12. Review Recently Blocked Content
Just like deleting content, blocking content from indexing is definitely going to have an impact on your organic traffic.
Indexing is the process through which search engines crawl your site, analyze your content, and list you in their index. When we type a search into Google, we’re searching Google’s index.
With WordPress sites, you can easily control which content is indexed and which is not using the Yoast SEO plugin. If someone on your team recently changed Yoast settings and blocked high-volume content from indexing, on purpose or by mistake, that could cause a sudden organic traffic drop.
Blocking content from indexing isn’t a bad thing! Not every part of our websites needs to be in search results. In fact, there are lots of areas of your site that you’re better off blocking.
Some examples include private internal resources, PDFs, blog tags, author bios, taxonomies that filter content, and WordPress components that have their own URL but make up one piece of a larger page.
How to Increase Traffic After a Drop
Whether your traffic has dropped, slowly declined, or is just stagnant – that’s not what you want to see.

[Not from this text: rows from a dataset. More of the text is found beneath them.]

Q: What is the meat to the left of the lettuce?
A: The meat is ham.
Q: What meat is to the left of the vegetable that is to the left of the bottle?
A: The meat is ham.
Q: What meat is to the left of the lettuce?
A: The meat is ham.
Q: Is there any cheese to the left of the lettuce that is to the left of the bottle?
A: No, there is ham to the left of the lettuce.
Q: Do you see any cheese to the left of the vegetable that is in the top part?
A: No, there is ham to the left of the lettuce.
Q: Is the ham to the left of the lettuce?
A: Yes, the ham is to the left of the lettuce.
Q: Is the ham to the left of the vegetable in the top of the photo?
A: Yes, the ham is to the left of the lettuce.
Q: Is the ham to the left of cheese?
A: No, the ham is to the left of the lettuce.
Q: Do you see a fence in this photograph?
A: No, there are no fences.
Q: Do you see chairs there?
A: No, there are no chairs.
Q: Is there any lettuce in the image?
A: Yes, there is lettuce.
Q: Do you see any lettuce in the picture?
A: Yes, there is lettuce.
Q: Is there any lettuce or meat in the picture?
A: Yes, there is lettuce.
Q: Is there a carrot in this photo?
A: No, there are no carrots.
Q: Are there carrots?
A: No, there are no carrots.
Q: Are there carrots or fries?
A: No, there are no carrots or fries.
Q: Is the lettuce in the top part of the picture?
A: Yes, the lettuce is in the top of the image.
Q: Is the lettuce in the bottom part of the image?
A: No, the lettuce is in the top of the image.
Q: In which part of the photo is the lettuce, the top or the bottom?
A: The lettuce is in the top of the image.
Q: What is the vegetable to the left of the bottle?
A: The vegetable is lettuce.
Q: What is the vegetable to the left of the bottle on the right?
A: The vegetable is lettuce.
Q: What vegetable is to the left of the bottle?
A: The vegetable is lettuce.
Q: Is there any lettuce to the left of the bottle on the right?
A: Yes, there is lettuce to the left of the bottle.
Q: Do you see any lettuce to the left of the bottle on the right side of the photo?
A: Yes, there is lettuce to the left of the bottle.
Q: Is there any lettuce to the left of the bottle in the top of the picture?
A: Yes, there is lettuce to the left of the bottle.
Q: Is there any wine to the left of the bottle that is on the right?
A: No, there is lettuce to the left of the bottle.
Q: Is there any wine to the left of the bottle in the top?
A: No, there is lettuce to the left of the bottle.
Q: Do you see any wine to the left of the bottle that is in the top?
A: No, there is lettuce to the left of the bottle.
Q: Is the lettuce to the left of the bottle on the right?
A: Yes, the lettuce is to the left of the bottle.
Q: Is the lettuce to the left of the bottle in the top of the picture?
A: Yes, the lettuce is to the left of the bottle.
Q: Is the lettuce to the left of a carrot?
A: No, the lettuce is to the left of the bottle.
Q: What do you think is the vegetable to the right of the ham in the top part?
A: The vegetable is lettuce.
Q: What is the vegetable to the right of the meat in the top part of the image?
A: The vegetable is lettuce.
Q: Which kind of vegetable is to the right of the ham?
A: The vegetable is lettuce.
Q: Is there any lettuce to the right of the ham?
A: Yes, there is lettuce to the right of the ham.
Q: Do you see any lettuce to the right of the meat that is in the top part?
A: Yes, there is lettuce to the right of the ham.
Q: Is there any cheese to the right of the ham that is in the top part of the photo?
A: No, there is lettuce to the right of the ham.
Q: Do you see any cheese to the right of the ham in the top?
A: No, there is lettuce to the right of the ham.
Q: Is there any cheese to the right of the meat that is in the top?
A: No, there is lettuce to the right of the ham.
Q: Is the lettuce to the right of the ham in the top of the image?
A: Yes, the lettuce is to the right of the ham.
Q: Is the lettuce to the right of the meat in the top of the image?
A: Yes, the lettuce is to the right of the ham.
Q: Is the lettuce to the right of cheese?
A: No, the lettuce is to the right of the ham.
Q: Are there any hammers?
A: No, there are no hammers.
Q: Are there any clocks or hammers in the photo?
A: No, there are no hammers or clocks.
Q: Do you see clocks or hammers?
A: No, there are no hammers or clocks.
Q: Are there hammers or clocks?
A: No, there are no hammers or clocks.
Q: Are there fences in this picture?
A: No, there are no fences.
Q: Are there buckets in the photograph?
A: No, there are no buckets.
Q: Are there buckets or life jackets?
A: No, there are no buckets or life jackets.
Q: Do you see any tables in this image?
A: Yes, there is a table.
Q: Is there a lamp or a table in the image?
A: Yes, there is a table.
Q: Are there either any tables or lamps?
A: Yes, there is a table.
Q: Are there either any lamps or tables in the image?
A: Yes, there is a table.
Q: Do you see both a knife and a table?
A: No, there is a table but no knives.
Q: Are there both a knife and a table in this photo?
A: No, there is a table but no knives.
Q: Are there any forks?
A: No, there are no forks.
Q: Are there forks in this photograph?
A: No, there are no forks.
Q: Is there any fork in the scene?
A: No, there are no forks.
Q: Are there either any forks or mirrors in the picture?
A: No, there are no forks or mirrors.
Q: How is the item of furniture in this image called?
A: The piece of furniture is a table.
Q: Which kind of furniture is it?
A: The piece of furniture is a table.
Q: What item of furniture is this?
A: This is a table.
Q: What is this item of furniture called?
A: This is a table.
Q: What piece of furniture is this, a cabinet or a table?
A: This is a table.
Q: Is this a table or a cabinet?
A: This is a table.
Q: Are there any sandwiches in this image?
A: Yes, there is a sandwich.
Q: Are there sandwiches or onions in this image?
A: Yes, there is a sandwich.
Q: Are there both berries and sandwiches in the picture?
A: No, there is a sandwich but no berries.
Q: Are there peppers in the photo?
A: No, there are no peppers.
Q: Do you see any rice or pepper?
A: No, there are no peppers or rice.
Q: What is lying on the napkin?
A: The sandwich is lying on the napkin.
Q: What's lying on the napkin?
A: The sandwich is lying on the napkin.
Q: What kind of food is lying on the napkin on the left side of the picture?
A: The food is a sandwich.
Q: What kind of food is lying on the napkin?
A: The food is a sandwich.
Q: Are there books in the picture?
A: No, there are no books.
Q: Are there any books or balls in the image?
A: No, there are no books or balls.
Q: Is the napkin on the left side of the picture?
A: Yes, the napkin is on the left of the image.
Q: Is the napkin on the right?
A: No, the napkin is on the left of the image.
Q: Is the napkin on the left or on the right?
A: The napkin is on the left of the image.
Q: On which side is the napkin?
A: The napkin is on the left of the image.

If you want to jumpstart your organic traffic, you can work on 10 basic SEO strategies:
- Learn about keywords and search intent
- Focus on consistently producing high-quality content that showcases your trustworthiness and expertise
- Maintain a great user experience
- Stay on top of website security and technical SEO
- Keep mobile friendliness in mind
- Evaluate your link structure
- Learn about image optimization
- Check that your contact details are consistent everywhere that your business appears online
- Amplify your content on social media
- Write enticing meta descriptions
We’ve actually got an article that explains each of these steps in more detail – read How to Increase Organic Traffic.
Now that you know multiple ways to investigate an organic traffic drop, you’ll be in a much better position to find the source and start fixing the problem. When in doubt, ask a professional SEO for help!